··· Testo

Sempre per colpa delle elezioni dietro l’angolo?
È un elemento che spiega questo zigzagare. Sicuramente
a ridosso delle elezioni, si tende a correggere il tiro
e i partiti cercano di avvicinarsi di più all’elettorato,
mentre quando ci si allontana dal voto, essi rispondono
maggiormente alle lobby. Ciò comporta che, in
fondo, alle grandi differenze retoriche tra centrodestra
e centrosinistra non corrispondano delle difformità
particolarmente profonde nei fatti.
La scorsa estate si è molto parlato
del disegno di legge Amato, che è in discussione
in questi mesi in Parlamento. Qual è il suo giudizio?
Personalmente, credo che si inserisca molto in un quadro
europeo, perché tanto è stato fatto per
correggere quella eccentricità italiana di cui
abbiamo già parlato. Mi sembra anche che sia
un progetto equilibrato: da una parte facilita l’acquisizione
della cittadinanza per jus soli, dall’altra rende
più difficile l’acquisto per matrimonio,
da un lato riduce i termini di residenza, dall’altro
introduce il criterio della conoscenza linguistica e
rafforza notevolmente l’elemento della condivisione
dei valori nazionali.
Il testo unificato Bressa ha apportato delle
modifiche a quel disegno. Cosa è cambiato?

······
··· Dati forniti

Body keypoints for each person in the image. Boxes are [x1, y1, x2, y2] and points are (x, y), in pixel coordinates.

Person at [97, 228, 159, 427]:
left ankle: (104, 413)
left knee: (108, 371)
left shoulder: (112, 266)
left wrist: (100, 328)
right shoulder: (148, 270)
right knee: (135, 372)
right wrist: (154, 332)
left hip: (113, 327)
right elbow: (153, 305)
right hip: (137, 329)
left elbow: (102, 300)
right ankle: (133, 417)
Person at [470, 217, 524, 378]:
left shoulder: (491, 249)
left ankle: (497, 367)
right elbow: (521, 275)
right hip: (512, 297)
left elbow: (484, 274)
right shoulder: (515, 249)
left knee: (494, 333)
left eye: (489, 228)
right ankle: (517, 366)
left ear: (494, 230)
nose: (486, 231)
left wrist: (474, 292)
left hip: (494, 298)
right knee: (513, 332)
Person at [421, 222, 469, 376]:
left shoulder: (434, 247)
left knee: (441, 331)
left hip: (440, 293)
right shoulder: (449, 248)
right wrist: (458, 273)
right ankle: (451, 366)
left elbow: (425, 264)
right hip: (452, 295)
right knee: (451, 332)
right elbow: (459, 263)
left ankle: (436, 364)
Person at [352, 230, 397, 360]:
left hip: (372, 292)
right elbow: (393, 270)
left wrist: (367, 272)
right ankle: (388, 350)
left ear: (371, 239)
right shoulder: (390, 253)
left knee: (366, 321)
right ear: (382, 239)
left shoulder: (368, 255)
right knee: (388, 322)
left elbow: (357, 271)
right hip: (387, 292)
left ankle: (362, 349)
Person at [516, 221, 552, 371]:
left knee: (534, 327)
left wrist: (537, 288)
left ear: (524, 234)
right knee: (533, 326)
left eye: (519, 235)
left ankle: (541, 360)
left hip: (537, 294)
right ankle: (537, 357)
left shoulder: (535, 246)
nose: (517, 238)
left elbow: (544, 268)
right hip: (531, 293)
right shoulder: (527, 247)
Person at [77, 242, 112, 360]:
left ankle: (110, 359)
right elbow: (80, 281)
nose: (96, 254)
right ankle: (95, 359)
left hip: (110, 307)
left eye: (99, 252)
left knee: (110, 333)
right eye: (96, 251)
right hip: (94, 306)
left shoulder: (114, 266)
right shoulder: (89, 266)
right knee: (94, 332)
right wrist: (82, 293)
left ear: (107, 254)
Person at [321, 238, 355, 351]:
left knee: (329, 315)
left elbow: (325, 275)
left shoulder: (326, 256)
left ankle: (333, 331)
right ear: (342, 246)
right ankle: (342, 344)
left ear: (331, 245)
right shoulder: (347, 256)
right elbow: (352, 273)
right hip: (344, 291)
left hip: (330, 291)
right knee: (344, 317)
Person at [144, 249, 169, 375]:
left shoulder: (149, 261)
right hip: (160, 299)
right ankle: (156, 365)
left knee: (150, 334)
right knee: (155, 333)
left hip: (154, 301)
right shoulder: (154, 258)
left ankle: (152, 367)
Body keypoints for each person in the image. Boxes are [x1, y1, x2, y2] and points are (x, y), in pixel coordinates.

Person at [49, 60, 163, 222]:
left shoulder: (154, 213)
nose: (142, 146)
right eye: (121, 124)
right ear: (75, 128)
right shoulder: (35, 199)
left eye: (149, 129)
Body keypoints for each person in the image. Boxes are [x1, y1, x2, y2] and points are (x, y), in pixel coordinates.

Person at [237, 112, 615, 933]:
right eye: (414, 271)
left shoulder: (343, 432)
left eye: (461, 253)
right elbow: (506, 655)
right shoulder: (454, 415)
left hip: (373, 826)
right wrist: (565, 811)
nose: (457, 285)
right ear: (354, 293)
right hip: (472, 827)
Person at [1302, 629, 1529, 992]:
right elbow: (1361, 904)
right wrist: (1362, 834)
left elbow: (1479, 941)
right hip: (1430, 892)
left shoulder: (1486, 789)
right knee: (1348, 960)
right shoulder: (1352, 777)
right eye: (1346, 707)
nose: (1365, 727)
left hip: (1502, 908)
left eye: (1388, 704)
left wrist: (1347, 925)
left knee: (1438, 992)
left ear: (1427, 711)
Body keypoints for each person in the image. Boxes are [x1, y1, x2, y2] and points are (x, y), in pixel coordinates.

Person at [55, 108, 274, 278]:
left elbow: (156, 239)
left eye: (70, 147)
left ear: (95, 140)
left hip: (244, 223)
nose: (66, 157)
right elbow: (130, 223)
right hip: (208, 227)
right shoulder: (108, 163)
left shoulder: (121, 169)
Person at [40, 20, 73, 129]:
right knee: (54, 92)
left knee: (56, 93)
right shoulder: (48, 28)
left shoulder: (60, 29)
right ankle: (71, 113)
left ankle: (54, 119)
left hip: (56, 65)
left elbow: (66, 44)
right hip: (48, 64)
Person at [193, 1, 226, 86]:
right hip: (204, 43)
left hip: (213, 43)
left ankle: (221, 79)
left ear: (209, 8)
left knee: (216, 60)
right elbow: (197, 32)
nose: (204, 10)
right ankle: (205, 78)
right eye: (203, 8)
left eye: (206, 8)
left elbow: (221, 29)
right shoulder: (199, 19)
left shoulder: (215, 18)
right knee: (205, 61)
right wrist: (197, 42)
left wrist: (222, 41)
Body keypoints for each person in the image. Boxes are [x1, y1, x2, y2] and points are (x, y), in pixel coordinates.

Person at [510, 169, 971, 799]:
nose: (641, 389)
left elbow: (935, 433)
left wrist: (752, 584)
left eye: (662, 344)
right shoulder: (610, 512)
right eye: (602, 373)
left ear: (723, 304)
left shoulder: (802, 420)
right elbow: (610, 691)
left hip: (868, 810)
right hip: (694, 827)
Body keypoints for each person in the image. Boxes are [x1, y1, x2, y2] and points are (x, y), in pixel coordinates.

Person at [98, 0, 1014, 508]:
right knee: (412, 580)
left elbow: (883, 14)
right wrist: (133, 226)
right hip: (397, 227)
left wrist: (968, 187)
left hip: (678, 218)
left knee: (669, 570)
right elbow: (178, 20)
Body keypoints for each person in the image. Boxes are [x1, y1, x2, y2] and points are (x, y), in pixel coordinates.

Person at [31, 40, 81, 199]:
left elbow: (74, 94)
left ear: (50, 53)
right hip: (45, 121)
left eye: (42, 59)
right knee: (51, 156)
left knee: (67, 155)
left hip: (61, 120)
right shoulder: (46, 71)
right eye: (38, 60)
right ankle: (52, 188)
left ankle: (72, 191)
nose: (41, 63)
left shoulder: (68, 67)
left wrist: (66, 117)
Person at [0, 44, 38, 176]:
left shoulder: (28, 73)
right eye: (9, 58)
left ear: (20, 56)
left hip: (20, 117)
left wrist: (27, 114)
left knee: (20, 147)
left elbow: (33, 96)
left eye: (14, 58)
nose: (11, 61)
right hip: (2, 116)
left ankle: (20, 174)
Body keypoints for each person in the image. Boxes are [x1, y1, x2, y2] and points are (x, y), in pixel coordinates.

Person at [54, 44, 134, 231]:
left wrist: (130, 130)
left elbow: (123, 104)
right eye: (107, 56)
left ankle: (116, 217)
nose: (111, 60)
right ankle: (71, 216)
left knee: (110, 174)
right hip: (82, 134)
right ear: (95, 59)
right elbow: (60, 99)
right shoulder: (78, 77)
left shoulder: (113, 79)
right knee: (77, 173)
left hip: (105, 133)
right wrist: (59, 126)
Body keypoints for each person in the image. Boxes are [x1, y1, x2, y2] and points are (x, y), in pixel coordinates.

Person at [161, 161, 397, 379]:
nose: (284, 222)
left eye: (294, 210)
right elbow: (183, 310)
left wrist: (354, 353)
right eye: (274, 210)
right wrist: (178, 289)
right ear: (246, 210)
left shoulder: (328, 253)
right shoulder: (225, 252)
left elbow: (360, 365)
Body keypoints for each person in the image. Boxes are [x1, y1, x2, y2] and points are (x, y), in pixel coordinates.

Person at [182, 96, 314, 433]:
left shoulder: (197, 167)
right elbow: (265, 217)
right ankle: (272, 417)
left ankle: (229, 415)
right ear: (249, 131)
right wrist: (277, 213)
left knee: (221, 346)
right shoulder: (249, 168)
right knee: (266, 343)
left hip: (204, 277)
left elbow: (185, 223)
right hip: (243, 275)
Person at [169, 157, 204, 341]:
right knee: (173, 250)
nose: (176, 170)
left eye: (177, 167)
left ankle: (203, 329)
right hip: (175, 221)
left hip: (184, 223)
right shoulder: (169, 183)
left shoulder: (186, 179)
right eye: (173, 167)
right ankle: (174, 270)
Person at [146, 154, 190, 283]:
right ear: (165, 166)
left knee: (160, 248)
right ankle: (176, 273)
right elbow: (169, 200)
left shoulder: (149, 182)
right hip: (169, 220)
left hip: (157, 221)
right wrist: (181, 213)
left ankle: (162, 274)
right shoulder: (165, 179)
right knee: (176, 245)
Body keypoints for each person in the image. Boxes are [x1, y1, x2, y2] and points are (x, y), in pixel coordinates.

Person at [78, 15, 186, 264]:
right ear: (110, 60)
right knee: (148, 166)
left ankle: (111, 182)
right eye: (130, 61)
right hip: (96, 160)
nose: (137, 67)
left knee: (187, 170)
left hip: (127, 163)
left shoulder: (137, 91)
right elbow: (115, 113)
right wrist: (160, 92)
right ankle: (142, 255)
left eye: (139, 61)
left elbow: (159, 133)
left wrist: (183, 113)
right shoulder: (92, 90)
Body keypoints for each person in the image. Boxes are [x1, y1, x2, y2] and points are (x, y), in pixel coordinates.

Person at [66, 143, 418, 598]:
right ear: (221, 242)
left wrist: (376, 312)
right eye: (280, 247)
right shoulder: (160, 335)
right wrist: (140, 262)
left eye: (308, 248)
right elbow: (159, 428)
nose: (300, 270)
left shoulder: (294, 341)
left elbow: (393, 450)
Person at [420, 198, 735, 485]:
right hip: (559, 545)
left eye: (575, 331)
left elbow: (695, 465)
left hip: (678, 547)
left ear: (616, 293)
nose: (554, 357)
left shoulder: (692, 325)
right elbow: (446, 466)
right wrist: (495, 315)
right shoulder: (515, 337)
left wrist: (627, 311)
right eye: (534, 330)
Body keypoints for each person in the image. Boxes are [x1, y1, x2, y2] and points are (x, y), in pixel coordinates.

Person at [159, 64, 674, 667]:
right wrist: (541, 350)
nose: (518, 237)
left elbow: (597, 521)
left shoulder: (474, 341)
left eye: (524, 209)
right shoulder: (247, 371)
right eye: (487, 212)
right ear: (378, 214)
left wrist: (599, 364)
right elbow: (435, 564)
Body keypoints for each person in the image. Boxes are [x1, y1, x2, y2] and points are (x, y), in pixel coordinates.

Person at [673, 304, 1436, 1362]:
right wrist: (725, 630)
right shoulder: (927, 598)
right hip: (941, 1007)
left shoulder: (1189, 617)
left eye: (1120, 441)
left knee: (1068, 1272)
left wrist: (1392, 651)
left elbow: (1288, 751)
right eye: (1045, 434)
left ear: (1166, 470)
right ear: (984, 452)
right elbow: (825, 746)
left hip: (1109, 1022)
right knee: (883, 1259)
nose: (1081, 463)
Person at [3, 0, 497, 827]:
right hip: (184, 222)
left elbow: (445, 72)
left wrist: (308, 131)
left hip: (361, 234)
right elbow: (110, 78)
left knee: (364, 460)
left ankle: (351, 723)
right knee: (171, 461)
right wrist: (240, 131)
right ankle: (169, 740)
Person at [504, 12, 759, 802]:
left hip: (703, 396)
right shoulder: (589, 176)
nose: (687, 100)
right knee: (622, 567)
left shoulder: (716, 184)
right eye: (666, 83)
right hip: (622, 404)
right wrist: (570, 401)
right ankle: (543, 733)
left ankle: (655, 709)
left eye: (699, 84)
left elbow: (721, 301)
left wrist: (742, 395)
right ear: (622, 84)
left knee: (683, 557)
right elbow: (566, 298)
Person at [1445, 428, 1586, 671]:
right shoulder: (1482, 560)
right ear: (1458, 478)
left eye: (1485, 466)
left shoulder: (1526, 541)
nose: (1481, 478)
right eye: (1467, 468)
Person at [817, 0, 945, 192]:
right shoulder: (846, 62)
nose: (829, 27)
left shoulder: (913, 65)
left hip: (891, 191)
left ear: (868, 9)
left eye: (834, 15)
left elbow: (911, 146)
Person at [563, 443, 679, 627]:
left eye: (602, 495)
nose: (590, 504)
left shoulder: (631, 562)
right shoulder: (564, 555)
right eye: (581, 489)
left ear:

······

Domande sul materiale:
1 – Nell'intervista sulla cittadinanza, quale modo di ottenere la cittadinanza il disegno di legge Amato renderebbe più difficile?
2 – Prosegui l'intervista sulla cittadinanza a partire dalla sua ultima frase.

Esercizi svolti:
1 – L'acquisto per matrimonio.

2 –
Non mi sembra che le variazioni siano molto forti; piuttosto
il testo Bressa ha specificato e definito alcuni requisiti
come, ad esempio, quello della conoscenza linguistica
stabilendo che l’acquisizione della cittadinanza
è condizionata a una conoscenza della lingua
italiana equivalente al livello del terzo anno della
scuola primaria. Ha ribadito ed esplicitato il principio
di accettazione della doppia cittadinanza e ha ulteriormente
semplificato l’acquisizione per jus soli eliminando
il requisito reddituale. Ha lasciato, poi, la possibilità
di acquisire la cittadinanza dopo dieci anni in assenza
del requisito linguistico, pensando soprattutto alle
persone più anziane che possono avere difficoltà
ad apprendere la nuova lingua. Un cambiamento che non
mi sento di condividere è il passaggio della
prerogativa della firma dei decreti di concessione della
cittadinanza, nelle modalità più importanti,
dalla Presidenza della Repubblica al Ministero dell’Interno.
Il decreto che concede la cittadinanza sancisce l’ingresso
a pieno titolo nella comunità politica oltre
che civile, e il Presidente della Repubblica occupa
una posizione super partes che garantisce una formalizzazione
più alta: con la sua firma è l’intera
comunità nazionale ad accettare il nuovo cittadino
e non una data maggioranza o un dato governo.
Ha già detto che all’interno dell’Europa
non vi è omogeneità in materia di leggi
sulla cittadinanza. Qual è il quadro dell’Unione
e quali sono le prospettive di convergenza nelle politiche
future della Ue?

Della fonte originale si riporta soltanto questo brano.